13.          During report, the nurse includes that a positive variance has occurred with one of the patients. Which information provided by the nurse would support this statement?

 

a.            A Foley catheter needed to be inserted because the patient could not void.

b.            The patient's fever dropped dramatically and sooner than expected.

c.             The patient had to be taken back to surgery.
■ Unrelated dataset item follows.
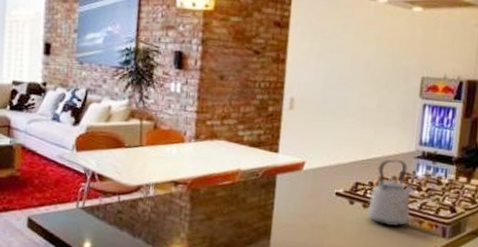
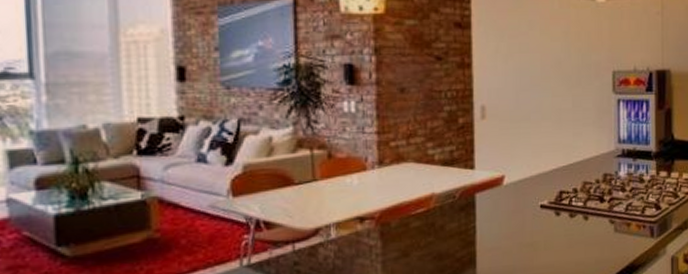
kettle: present [367,159,414,227] -> none [575,161,618,234]

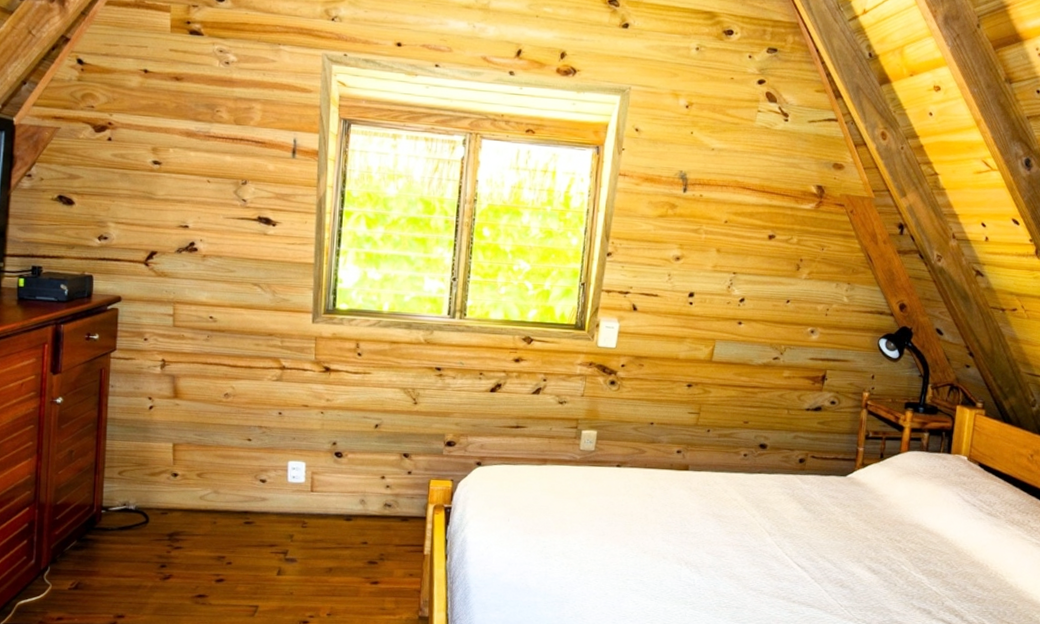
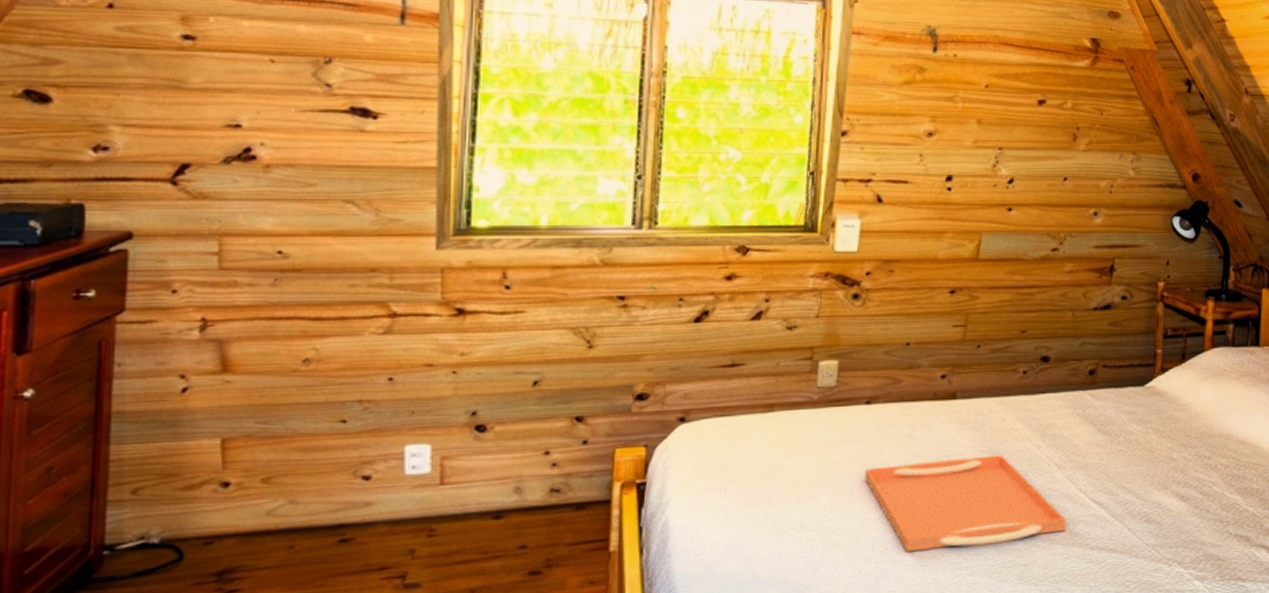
serving tray: none [613,516,774,588] -> present [865,454,1067,553]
d.            The patient's family has been visiting frequently.

 

14.          Unexpected events occur in the health care arena. When would an incident report need to be completed?

 

a.            When less than standard patient care has been provided

b.            To document an injury to a patient or visitor

c.             To identify potential risks in new treatments

d.            To document when an adverse situation almost occurred in care

 

15.          After receiving a narcotic for pain, the patient's respirations drop to a dangerous but stable level. Which documentation statement regarding this situation is best?

 

a.            "Too much morphine was given; being monitored frequently and is stable; family at bedside and has been told of situation."

b.            "Incident report filed after patient received too much pain medication and had decreased respirations; is resting quietly; doctor notified."

c.             "Dilaudid 1 mg IV caused RR 8, BP 100/68, P 70 afterward; being monitored q15 min— see graphic for VS; MD notified."

d.            "Sleeping deeply and snoring after receiving narcotic IV; VS stable; nailbeds pink, oxygen ready if needed; supervisor notified."